Further included is comparison circuitry for indicating when the address in the request matches either the read pointer or write pointer in response to the in-range indicator, for indicating when the address and the read pointer are equal, and for indicating when the address of a request is between the write pointer and read pointer.
An auxiliary buffer controller is included for performing read and write operations on the auxiliary buffer. The auxiliary buffer controller includes means for writing the buffer with the write data at the location specified in the write pointer and for reading the buffer from the location specified in the read pointer in response to a write-pointer match or a read pointer match, and means for making available some or all of the contents of the auxiliary buffer for writing to the memory in response to an indication that the address of a request is between the write pointer and read pointer, and in response to an indication that the address equals the read pointer after a buffer write operation.
Also included in the buffering system is pointer circuitry for updating the write pointer after writing the buffer to point to the next location for writing in the buffer in response to a write-pointer match, and for updating the read pointer after reading the buffer to point to the next location for reading the buffer in response to a read-pointer match.
Finally, an auxiliary buffer is included. The auxiliary buffer is connected to the memory and to auxiliary buffer controller means, for holding write-once, read-once data.

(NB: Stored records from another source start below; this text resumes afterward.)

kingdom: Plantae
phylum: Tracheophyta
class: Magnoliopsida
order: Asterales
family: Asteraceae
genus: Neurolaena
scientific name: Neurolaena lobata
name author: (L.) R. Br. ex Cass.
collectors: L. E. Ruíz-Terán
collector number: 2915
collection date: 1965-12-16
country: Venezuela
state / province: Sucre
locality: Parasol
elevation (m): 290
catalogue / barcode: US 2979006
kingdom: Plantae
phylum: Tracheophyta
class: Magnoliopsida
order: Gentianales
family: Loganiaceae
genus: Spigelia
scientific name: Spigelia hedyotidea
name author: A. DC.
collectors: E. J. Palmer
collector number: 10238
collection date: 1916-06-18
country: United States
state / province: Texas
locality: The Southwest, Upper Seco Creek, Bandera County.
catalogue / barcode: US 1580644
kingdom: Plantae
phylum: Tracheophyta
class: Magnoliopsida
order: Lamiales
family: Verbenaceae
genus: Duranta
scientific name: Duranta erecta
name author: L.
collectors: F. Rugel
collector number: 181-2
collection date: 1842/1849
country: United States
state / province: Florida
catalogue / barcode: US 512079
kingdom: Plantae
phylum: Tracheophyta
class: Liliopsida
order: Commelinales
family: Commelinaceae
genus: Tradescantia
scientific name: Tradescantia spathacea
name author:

One advantage of the present invention is that data that is ordinarily written once to memory only to be read once thereafter need never be stored in main memory. This prevents the data from tying up the main memory bus twice, once when written and once when read, thereby freeing up the main memory bus for other memory data that is more useful to store in main memory.
Another advantage of the present invention is that peripheral subsystems, utilizing write-once, read-once data, are not required to change because the addition of the auxiliary buffer does not affect the operation of those subsystems, except to provide lower latency access to the data.
Yet another advantage of the present invention is that other parts of the computing platform are sped up because some or all of the write-once, read-once traffic is removed from the memory bus. This enables other peripherals to have access to the main memory when they would otherwise wait.
Yet another advantage is lower power consumption in the system because the external memory interface, whose I/O interface consumes appreciable power, and the internal circuitry of the memory devices connected to the external memory interface, are less active.